---------- Records for the exercise

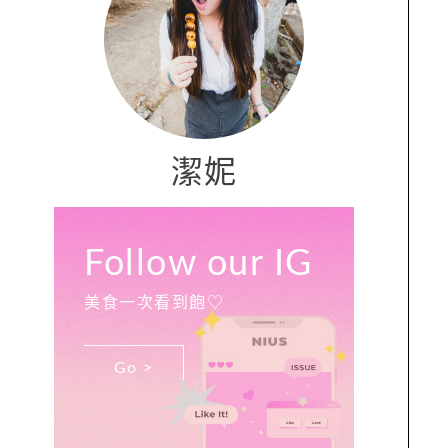
潔妮
Follow our IG
美食一次看到飽♡
Go >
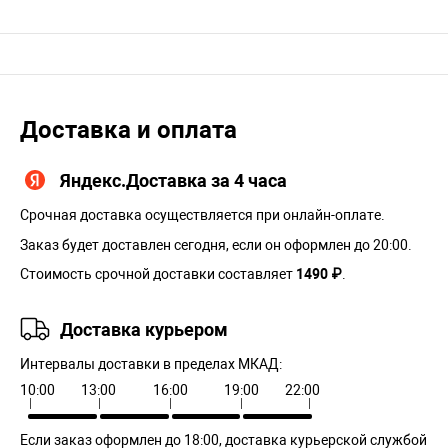
Доставка и оплата
Яндекс.Доставка за 4 часа
Срочная доставка осуществляется при онлайн-оплате.
Заказ будет доставлен сегодня, если он оформлен до 20:00.
Стоимость срочной доставки составляет
1490 ₽
.
Доставка курьером
Интервалы доставки в пределах МКАД:
10:00
13:00
16:00
19:00
22:00
Если заказ оформлен до 18:00, доставка курьерской службой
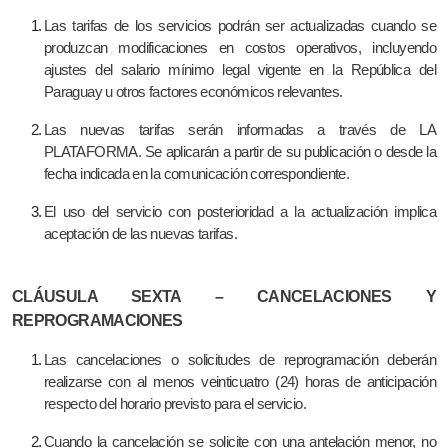
Las tarifas de los servicios podrán ser actualizadas cuando se
produzcan modificaciones en costos operativos, incluyendo
ajustes del salario mínimo legal vigente en la República del
Paraguay u otros factores económicos relevantes.
Las nuevas tarifas serán informadas a través de LA
PLATAFORMA. Se aplicarán a partir de su publicación o desde la
fecha indicada en la comunicación correspondiente.
El uso del servicio con posterioridad a la actualización implica
aceptación de las nuevas tarifas.
CLÁUSULA SEXTA – CANCELACIONES Y
REPROGRAMACIONES
Las cancelaciones o solicitudes de reprogramación deberán
realizarse con al menos veinticuatro (24) horas de anticipación
respecto del horario previsto para el servicio.
Cuando la cancelación se solicite con una antelación menor, no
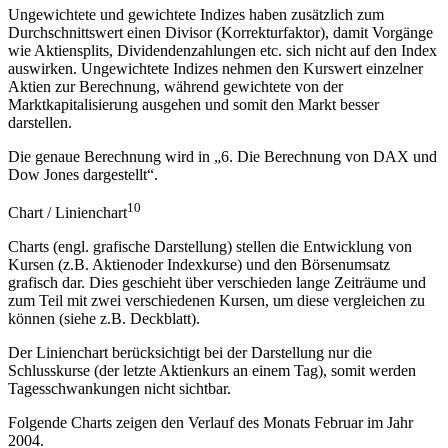
Ungewichtete und gewichtete Indizes haben zusätzlich zum
Durchschnittswert einen Divisor (Korrekturfaktor), damit Vorgänge
wie Aktiensplits, Dividendenzahlungen etc. sich nicht auf den Index
auswirken. Ungewichtete Indizes nehmen den Kurswert einzelner
Aktien zur Berechnung, während gewichtete von der
Marktkapitalisierung ausgehen und somit den Markt besser
darstellen.
Die genaue Berechnung wird in „6. Die Berechnung von DAX und
Dow Jones dargestellt“.
10
Chart / Linienchart
Charts (engl. grafische Darstellung) stellen die Entwicklung von
Kursen (z.B. Aktienoder Indexkurse) und den Börsenumsatz
grafisch dar. Dies geschieht über verschieden lange Zeiträume und
zum Teil mit zwei verschiedenen Kursen, um diese vergleichen zu
können (siehe z.B. Deckblatt).
Der Linienchart berücksichtigt bei der Darstellung nur die
Schlusskurse (der letzte Aktienkurs an einem Tag), somit werden
Tagesschwankungen nicht sichtbar.
Folgende Charts zeigen den Verlauf des Monats Februar im Jahr
2004.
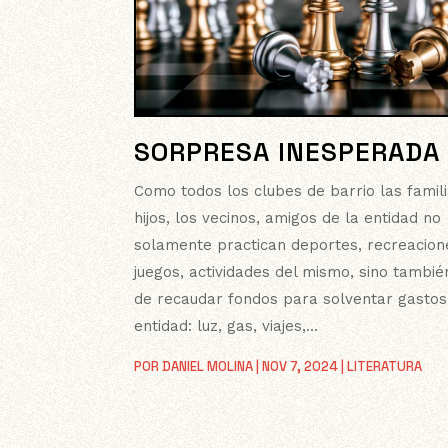
SORPRESA INESPERADA
Como todos los clubes de barrio las famili
hijos, los vecinos, amigos de la entidad no
solamente practican deportes, recreacion
juegos, actividades del mismo, sino tambié
de recaudar fondos para solventar gastos
entidad: luz, gas, viajes,...
POR
DANIEL MOLINA
|
NOV 7, 2024
|
LITERATURA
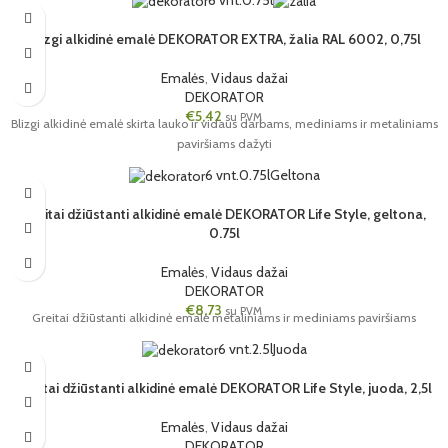
6 vnt.
0.75l
Blizgi alkidinė emalė DEKORATOR EXTRA, žalia RAL 6002, 0,75l
Emalės
,
Vidaus dažai
DEKORATOR
€
5,42
su PVM
Blizgi alkidinė emalė skirta lauko ir vidaus darbams, mediniams ir metaliniams
paviršiams dažyti
6 vnt.
0.75l
Geltona
Greitai džiūstanti alkidinė emalė DEKORATOR Life Style, geltona,
0.75l
Emalės
,
Vidaus dažai
DEKORATOR
€
8,73
su PVM
Greitai džiūstanti alkidinė emalė metaliniams ir mediniams paviršiams
6 vnt.
2.5l
Juoda
Greitai džiūstanti alkidinė emalė DEKORATOR Life Style, juoda, 2,5l
Emalės
,
Vidaus dažai
DEKORATOR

--------------------

→ **Assigned task**
Copy the text of all the entries above line for line, with no changes, and leave the pictures out of your answer.

→ **Response to the task**
潔妮
Follow our IG
美食一次看到飽♡
Go >
Доставка и оплата
Яндекс.Доставка за 4 часа
Срочная доставка осуществляется при онлайн-оплате.
Заказ будет доставлен сегодня, если он оформлен до 20:00.
Стоимость срочной доставки составляет
1490 ₽
.
Доставка курьером
Интервалы доставки в пределах МКАД:
10:00
13:00
16:00
19:00
22:00
Если заказ оформлен до 18:00, доставка курьерской службой
Las tarifas de los servicios podrán ser actualizadas cuando se
produzcan modificaciones en costos operativos, incluyendo
ajustes del salario mínimo legal vigente en la República del
Paraguay u otros factores económicos relevantes.
Las nuevas tarifas serán informadas a través de LA
PLATAFORMA. Se aplicarán a partir de su publicación o desde la
fecha indicada en la comunicación correspondiente.
El uso del servicio con posterioridad a la actualización implica
aceptación de las nuevas tarifas.
CLÁUSULA SEXTA – CANCELACIONES Y
REPROGRAMACIONES
Las cancelaciones o solicitudes de reprogramación deberán
realizarse con al menos veinticuatro (24) horas de anticipación
respecto del horario previsto para el servicio.
Cuando la cancelación se solicite con una antelación menor, no
Ungewichtete und gewichtete Indizes haben zusätzlich zum
Durchschnittswert einen Divisor (Korrekturfaktor), damit Vorgänge
wie Aktiensplits, Dividendenzahlungen etc. sich nicht auf den Index
auswirken. Ungewichtete Indizes nehmen den Kurswert einzelner
Aktien zur Berechnung, während gewichtete von der
Marktkapitalisierung ausgehen und somit den Markt besser
darstellen.
Die genaue Berechnung wird in „6. Die Berechnung von DAX und
Dow Jones dargestellt“.
10
Chart / Linienchart
Charts (engl. grafische Darstellung) stellen die Entwicklung von
Kursen (z.B. Aktienoder Indexkurse) und den Börsenumsatz
grafisch dar. Dies geschieht über verschieden lange Zeiträume und
zum Teil mit zwei verschiedenen Kursen, um diese vergleichen zu
können (siehe z.B. Deckblatt).
Der Linienchart berücksichtigt bei der Darstellung nur die
Schlusskurse (der letzte Aktienkurs an einem Tag), somit werden
Tagesschwankungen nicht sichtbar.
Folgende Charts zeigen den Verlauf des Monats Februar im Jahr
2004.
SORPRESA INESPERADA
Como todos los clubes de barrio las famili
hijos, los vecinos, amigos de la entidad no
solamente practican deportes, recreacion
juegos, actividades del mismo, sino tambié
de recaudar fondos para solventar gastos
entidad: luz, gas, viajes,...
POR
DANIEL MOLINA
|
NOV 7, 2024
|
LITERATURA
6 vnt.
0.75l
Blizgi alkidinė emalė DEKORATOR EXTRA, žalia RAL 6002, 0,75l
Emalės
,
Vidaus dažai
DEKORATOR
€
5,42
su PVM
Blizgi alkidinė emalė skirta lauko ir vidaus darbams, mediniams ir metaliniams
paviršiams dažyti
6 vnt.
0.75l
Geltona
Greitai džiūstanti alkidinė emalė DEKORATOR Life Style, geltona,
0.75l
Emalės
,
Vidaus dažai
DEKORATOR
€
8,73
su PVM
Greitai džiūstanti alkidinė emalė metaliniams ir mediniams paviršiams
6 vnt.
2.5l
Juoda
Greitai džiūstanti alkidinė emalė DEKORATOR Life Style, juoda, 2,5l
Emalės
,
Vidaus dažai
DEKORATOR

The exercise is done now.